_PROBLEM REQUIREMENTS_
Can you write out, word for word, everything in the records below from the line containing "phylum: Ascomycota" down to the line containing "scientific name: Cathartes aura", including both of those lines?

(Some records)
>> START

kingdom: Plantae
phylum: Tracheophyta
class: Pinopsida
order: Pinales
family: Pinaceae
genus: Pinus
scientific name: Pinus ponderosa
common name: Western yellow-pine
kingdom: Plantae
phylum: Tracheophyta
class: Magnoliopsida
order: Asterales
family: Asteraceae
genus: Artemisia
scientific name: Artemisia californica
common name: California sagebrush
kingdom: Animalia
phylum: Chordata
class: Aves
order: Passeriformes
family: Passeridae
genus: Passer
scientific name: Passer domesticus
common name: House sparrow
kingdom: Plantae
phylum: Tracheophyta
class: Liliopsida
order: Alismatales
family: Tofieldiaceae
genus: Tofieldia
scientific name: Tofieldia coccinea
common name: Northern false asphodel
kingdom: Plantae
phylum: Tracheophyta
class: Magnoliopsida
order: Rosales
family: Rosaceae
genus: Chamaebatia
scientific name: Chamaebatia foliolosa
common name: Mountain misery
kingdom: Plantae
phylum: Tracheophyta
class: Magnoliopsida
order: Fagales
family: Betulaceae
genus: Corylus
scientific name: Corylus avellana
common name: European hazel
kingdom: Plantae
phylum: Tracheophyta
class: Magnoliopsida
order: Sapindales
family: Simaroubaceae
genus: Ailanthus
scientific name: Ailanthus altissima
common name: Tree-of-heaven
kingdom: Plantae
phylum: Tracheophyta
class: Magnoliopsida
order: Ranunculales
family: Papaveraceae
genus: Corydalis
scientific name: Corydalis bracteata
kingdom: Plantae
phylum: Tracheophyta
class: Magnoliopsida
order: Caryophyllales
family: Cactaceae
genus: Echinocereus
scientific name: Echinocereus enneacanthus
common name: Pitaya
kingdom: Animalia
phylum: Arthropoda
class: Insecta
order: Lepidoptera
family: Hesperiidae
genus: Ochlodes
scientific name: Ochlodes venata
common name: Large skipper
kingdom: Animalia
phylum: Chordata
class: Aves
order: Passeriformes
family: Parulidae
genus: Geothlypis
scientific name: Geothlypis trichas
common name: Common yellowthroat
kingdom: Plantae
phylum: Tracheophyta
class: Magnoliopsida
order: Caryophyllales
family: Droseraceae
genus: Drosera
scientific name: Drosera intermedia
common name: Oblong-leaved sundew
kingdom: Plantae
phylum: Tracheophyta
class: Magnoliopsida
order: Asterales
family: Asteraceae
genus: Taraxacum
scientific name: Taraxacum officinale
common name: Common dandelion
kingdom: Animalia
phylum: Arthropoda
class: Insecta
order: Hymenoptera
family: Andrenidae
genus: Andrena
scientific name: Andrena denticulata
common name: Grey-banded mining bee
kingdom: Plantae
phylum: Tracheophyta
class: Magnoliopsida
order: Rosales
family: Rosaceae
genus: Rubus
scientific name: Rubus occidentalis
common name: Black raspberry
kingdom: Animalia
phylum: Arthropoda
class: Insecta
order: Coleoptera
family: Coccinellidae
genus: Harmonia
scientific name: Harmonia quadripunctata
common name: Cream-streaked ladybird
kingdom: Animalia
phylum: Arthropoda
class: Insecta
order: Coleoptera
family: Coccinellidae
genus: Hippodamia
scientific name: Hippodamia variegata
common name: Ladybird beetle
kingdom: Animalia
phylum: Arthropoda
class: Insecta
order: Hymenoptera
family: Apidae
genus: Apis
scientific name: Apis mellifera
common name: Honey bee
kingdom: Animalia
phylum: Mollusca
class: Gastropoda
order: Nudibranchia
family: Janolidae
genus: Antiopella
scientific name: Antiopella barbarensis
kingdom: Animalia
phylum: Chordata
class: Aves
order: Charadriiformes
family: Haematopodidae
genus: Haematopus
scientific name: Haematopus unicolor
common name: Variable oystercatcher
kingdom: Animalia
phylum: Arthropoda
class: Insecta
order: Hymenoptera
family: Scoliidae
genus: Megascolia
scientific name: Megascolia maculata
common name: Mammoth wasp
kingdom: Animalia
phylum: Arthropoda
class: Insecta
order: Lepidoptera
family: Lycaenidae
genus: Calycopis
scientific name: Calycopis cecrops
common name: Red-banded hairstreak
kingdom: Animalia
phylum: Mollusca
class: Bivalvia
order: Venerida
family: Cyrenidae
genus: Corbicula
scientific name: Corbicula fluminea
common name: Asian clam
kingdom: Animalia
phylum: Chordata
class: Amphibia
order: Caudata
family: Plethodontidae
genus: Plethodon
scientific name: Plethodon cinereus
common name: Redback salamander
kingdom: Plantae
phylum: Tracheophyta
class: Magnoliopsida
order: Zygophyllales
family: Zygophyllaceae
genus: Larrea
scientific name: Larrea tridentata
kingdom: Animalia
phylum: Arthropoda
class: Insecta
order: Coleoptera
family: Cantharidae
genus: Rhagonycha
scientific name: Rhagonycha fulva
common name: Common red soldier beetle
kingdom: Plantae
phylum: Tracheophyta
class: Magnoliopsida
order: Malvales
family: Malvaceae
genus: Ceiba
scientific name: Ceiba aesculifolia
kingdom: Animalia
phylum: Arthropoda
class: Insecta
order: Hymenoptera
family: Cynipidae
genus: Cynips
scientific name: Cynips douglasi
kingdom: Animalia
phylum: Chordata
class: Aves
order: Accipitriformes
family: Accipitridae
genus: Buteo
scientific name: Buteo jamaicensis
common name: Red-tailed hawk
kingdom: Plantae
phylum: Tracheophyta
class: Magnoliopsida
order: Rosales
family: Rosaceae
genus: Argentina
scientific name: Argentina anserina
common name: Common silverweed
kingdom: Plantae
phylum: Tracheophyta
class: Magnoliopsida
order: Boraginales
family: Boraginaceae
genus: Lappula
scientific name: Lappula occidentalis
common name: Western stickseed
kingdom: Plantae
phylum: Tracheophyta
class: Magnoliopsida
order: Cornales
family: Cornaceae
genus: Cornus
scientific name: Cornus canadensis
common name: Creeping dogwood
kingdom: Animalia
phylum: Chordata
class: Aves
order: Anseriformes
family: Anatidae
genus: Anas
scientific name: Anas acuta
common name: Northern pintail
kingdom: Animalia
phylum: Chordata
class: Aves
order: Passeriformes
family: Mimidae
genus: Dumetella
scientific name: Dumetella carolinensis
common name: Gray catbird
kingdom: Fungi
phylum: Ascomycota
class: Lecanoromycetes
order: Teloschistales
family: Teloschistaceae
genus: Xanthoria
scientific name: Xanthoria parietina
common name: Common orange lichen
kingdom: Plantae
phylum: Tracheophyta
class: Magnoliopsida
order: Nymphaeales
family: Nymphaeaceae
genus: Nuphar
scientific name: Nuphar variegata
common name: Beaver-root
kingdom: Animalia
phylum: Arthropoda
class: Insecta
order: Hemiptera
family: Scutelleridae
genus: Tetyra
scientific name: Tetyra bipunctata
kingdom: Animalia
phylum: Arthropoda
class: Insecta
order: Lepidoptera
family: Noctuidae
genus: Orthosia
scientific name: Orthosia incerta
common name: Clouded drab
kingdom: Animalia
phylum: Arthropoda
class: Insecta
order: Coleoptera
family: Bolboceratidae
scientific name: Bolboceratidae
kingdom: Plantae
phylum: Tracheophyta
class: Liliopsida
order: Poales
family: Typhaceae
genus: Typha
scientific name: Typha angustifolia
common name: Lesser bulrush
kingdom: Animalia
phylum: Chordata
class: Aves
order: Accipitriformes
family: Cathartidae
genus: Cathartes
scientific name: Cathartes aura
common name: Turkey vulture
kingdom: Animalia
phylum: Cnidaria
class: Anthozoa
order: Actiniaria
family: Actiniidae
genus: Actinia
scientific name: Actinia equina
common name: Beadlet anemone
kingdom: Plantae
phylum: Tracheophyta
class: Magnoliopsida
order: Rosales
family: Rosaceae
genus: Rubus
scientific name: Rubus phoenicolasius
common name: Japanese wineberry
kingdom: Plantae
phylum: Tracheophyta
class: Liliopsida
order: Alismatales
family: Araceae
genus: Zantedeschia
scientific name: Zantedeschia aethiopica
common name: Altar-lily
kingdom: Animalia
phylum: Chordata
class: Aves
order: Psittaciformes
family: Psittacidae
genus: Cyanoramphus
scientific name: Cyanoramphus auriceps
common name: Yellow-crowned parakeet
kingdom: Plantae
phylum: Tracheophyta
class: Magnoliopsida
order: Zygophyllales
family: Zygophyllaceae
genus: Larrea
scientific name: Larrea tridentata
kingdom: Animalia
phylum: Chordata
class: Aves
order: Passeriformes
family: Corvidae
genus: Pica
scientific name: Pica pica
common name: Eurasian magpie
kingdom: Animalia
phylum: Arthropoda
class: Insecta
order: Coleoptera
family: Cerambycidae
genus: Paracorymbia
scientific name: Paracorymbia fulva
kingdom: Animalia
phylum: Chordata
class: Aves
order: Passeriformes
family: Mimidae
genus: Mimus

>> END

_RESPONSE FOR THIS EXERCISE_
phylum: Ascomycota
class: Lecanoromycetes
order: Teloschistales
family: Teloschistaceae
genus: Xanthoria
scientific name: Xanthoria parietina
common name: Common orange lichen
kingdom: Plantae
phylum: Tracheophyta
class: Magnoliopsida
order: Nymphaeales
family: Nymphaeaceae
genus: Nuphar
scientific name: Nuphar variegata
common name: Beaver-root
kingdom: Animalia
phylum: Arthropoda
class: Insecta
order: Hemiptera
family: Scutelleridae
genus: Tetyra
scientific name: Tetyra bipunctata
kingdom: Animalia
phylum: Arthropoda
class: Insecta
order: Lepidoptera
family: Noctuidae
genus: Orthosia
scientific name: Orthosia incerta
common name: Clouded drab
kingdom: Animalia
phylum: Arthropoda
class: Insecta
order: Coleoptera
family: Bolboceratidae
scientific name: Bolboceratidae
kingdom: Plantae
phylum: Tracheophyta
class: Liliopsida
order: Poales
family: Typhaceae
genus: Typha
scientific name: Typha angustifolia
common name: Lesser bulrush
kingdom: Animalia
phylum: Chordata
class: Aves
order: Accipitriformes
family: Cathartidae
genus: Cathartes
scientific name: Cathartes aura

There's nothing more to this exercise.